Mathematical Modelling of the Voltage Required for Separation of Cell-like Particles

Abstract

Microfluidic devices separate the cells by using dielectrophoresis, magnetic, acoustic, or other techniques. This study focuses on a voltage required in a microfluidic device that uses dielectrophoretic force to separate the cell-like particles based on their size difference. Numerical simulation shows that the particles separate above a certain minimum voltage and do not separate above a certain maximum voltage, which defines the particle separation range. This voltage requirement depends on cell and buffer solution parameters. This study uses data-sets generated using numerical simulation by varying these parameters.
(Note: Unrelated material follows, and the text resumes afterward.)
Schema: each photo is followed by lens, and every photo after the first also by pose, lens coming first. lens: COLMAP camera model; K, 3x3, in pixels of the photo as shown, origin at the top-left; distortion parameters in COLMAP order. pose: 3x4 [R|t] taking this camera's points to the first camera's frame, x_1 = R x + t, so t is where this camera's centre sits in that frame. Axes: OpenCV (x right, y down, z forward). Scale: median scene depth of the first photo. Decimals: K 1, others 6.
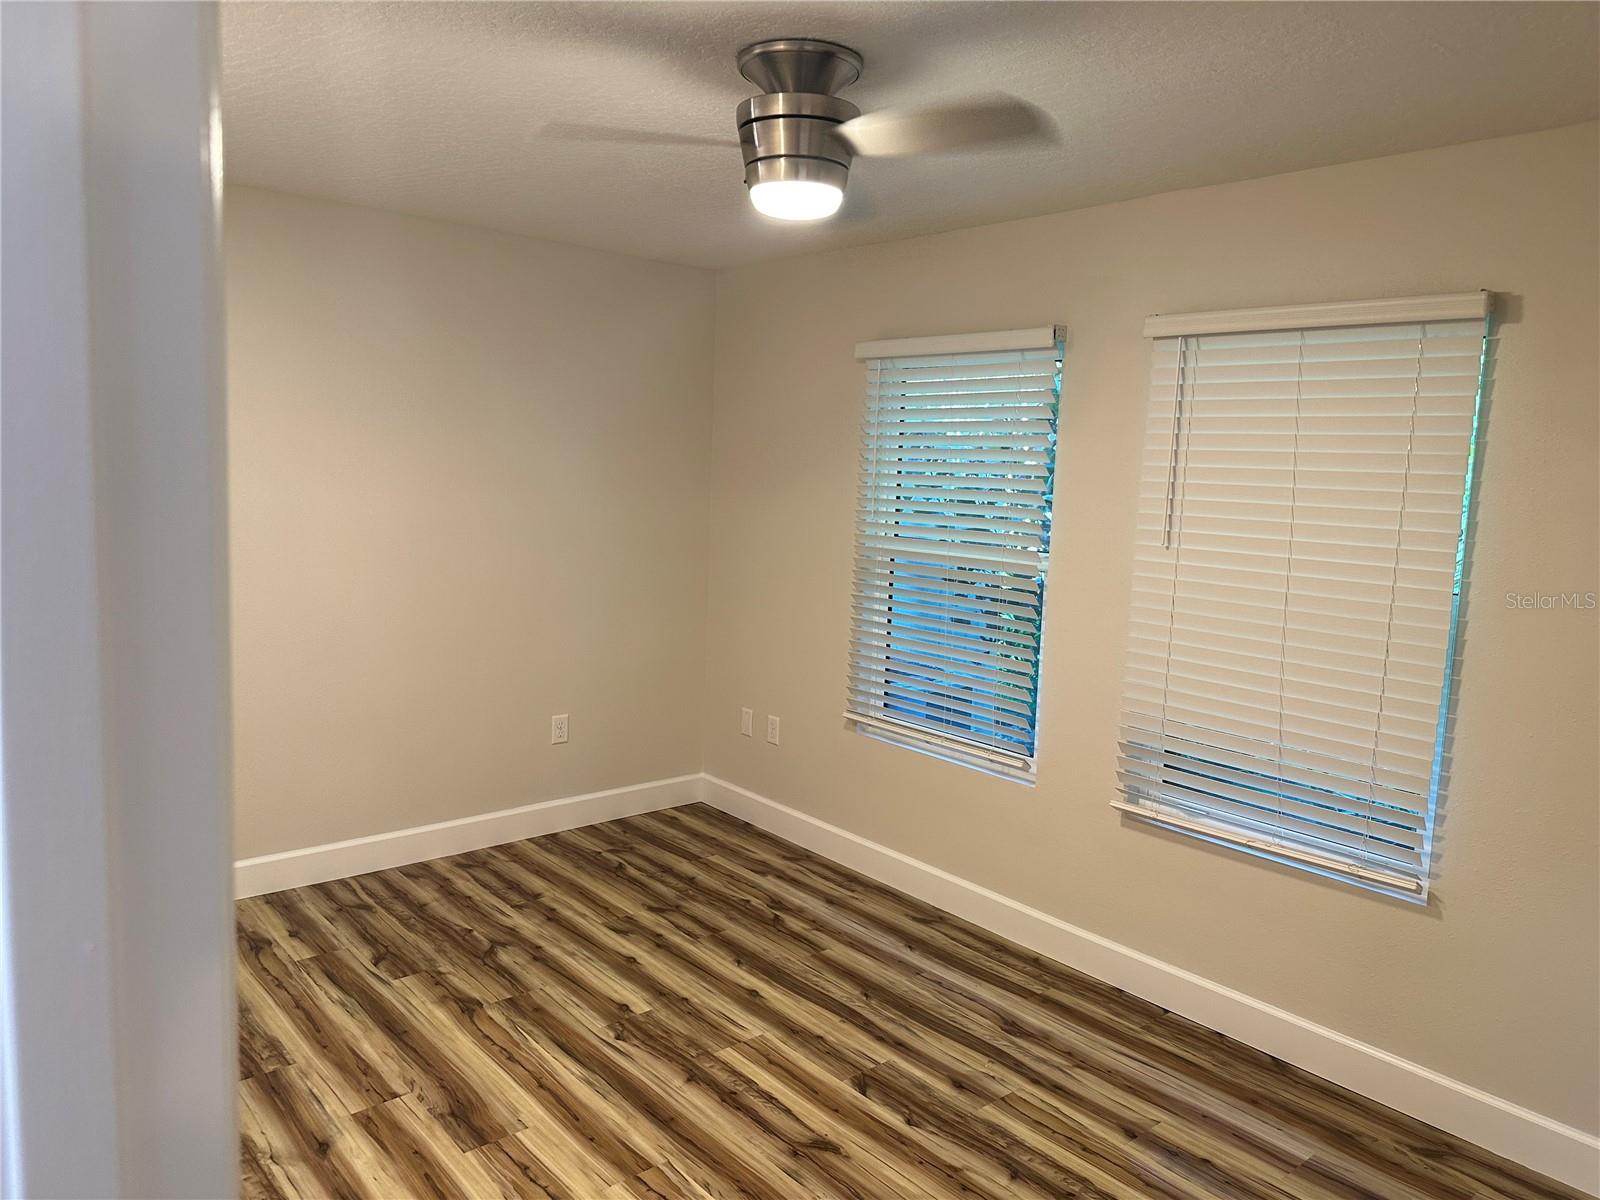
lens RADIAL K [[1130.1, 0, 787.3], [0, 1130.1, 595.6], [0, 0, 1]] dist [0.017143, -0.022771]
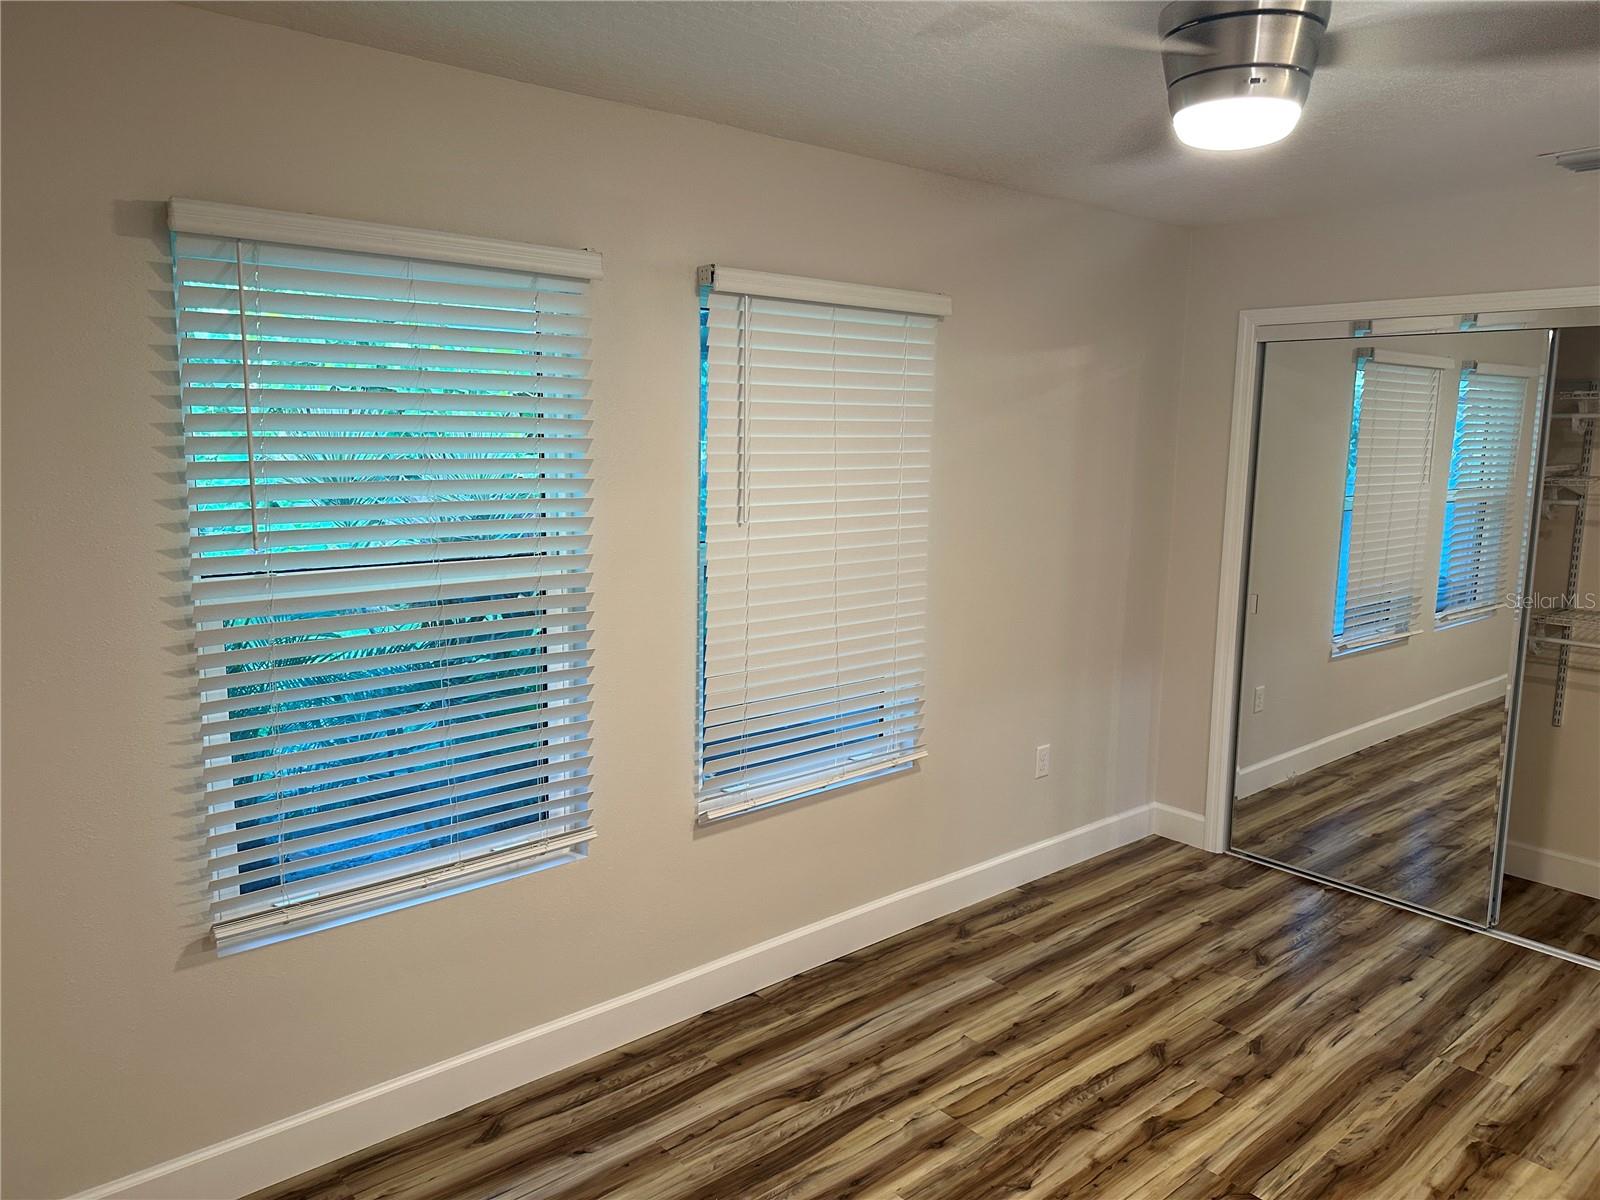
lens RADIAL K [[1188.3, 0, 802.7], [0, 1188.3, 587.5], [0, 0, 1]] dist [0.138419, -0.148935]
pose [[-0.039330, -0.184789, 0.981991, -0.668691], [0.090465, 0.978057, 0.187672, -0.179192], [-0.995123, 0.096217, -0.021750, 1.023379]]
Detailed analysis of these data-sets gave the significant parameters, which decide the voltage requirement, as the size of the two cell-like particles and viscosity of the buffer solution. A mathematical model is developed using regression analysis, to calculate the voltage requirement, considering particle size ranging between 2µm to 30µm and viscosity ranging from 0.8cp to 4cp. The voltage predicted from the mathematical model is compared with the values obtained from the numerical simulation. The RMS error obtained for the entire data-set is 1.4412%. The mathematical model thus predicts the required voltage with good accuracy and will be helpful in healthcare, which needs frequent screening or testing of samples for early diagnosis of HIV, cancer, malaria, and many such applications.